What you need to do: Your answer must be a single number: how many lines of the data include "PRIMARY".

Data extract:
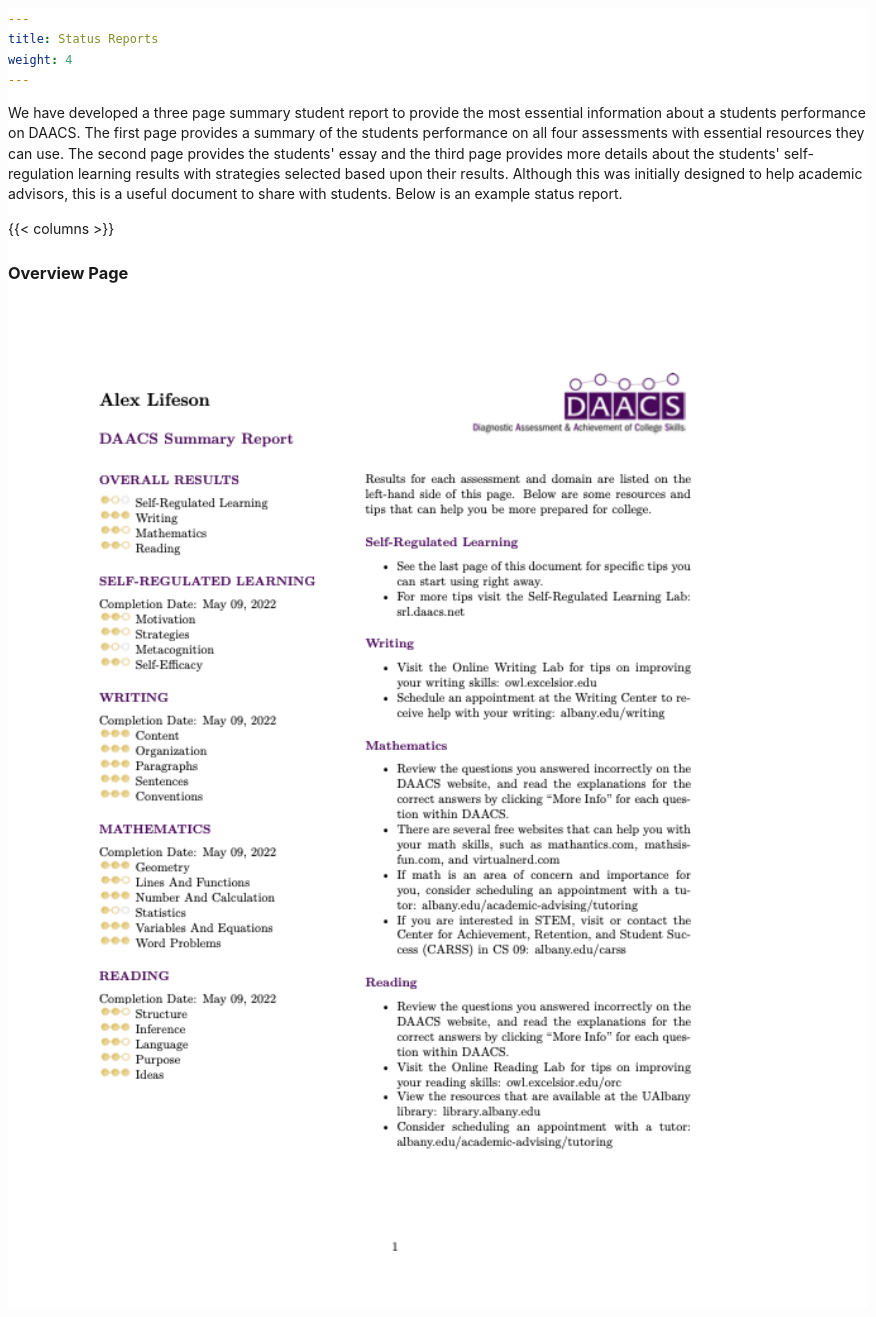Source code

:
 ```yaml
---
title: Status Reports
weight: 4
---
```


We have developed a three page summary student report to provide the most essential information about a students performance on DAACS. The first page provides a summary of the students performance on all four assessments with essential resources they can use. The second page provides the students' essay and the third page provides more details about the students' self-regulation learning results with strategies selected based upon their results. Although this was initially designed to help academic advisors, this is a useful document to share with students. Below is an example status report.

{{< columns >}} 
### Overview Page
<img src="/images/sample_student_report_page1.png" border="0" width="90%"/>
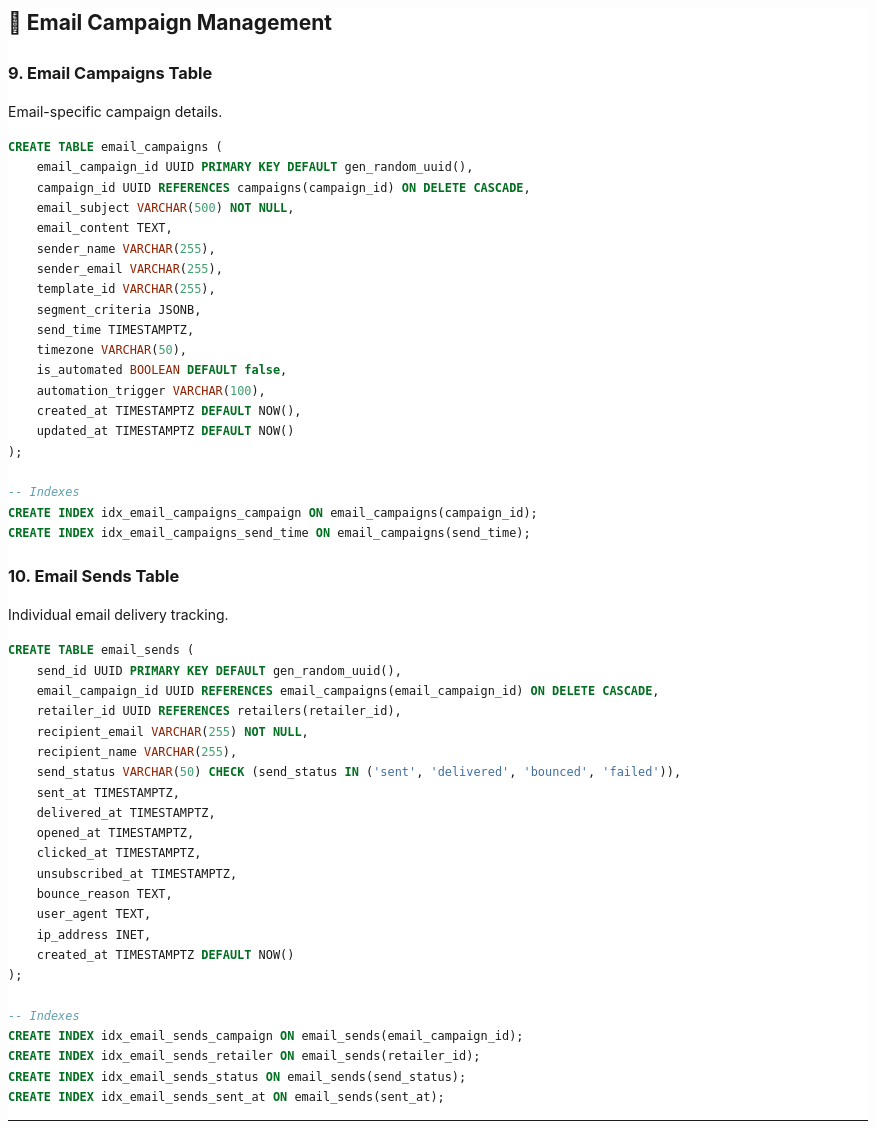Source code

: 
## 📧 **Email Campaign Management**

### **9. Email Campaigns Table**
Email-specific campaign details.

```sql
CREATE TABLE email_campaigns (
    email_campaign_id UUID PRIMARY KEY DEFAULT gen_random_uuid(),
    campaign_id UUID REFERENCES campaigns(campaign_id) ON DELETE CASCADE,
    email_subject VARCHAR(500) NOT NULL,
    email_content TEXT,
    sender_name VARCHAR(255),
    sender_email VARCHAR(255),
    template_id VARCHAR(255),
    segment_criteria JSONB,
    send_time TIMESTAMPTZ,
    timezone VARCHAR(50),
    is_automated BOOLEAN DEFAULT false,
    automation_trigger VARCHAR(100),
    created_at TIMESTAMPTZ DEFAULT NOW(),
    updated_at TIMESTAMPTZ DEFAULT NOW()
);

-- Indexes
CREATE INDEX idx_email_campaigns_campaign ON email_campaigns(campaign_id);
CREATE INDEX idx_email_campaigns_send_time ON email_campaigns(send_time);
```

### **10. Email Sends Table**
Individual email delivery tracking.

```sql
CREATE TABLE email_sends (
    send_id UUID PRIMARY KEY DEFAULT gen_random_uuid(),
    email_campaign_id UUID REFERENCES email_campaigns(email_campaign_id) ON DELETE CASCADE,
    retailer_id UUID REFERENCES retailers(retailer_id),
    recipient_email VARCHAR(255) NOT NULL,
    recipient_name VARCHAR(255),
    send_status VARCHAR(50) CHECK (send_status IN ('sent', 'delivered', 'bounced', 'failed')),
    sent_at TIMESTAMPTZ,
    delivered_at TIMESTAMPTZ,
    opened_at TIMESTAMPTZ,
    clicked_at TIMESTAMPTZ,
    unsubscribed_at TIMESTAMPTZ,
    bounce_reason TEXT,
    user_agent TEXT,
    ip_address INET,
    created_at TIMESTAMPTZ DEFAULT NOW()
);

-- Indexes
CREATE INDEX idx_email_sends_campaign ON email_sends(email_campaign_id);
CREATE INDEX idx_email_sends_retailer ON email_sends(retailer_id);
CREATE INDEX idx_email_sends_status ON email_sends(send_status);
CREATE INDEX idx_email_sends_sent_at ON email_sends(sent_at);
```

---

Your solution: 2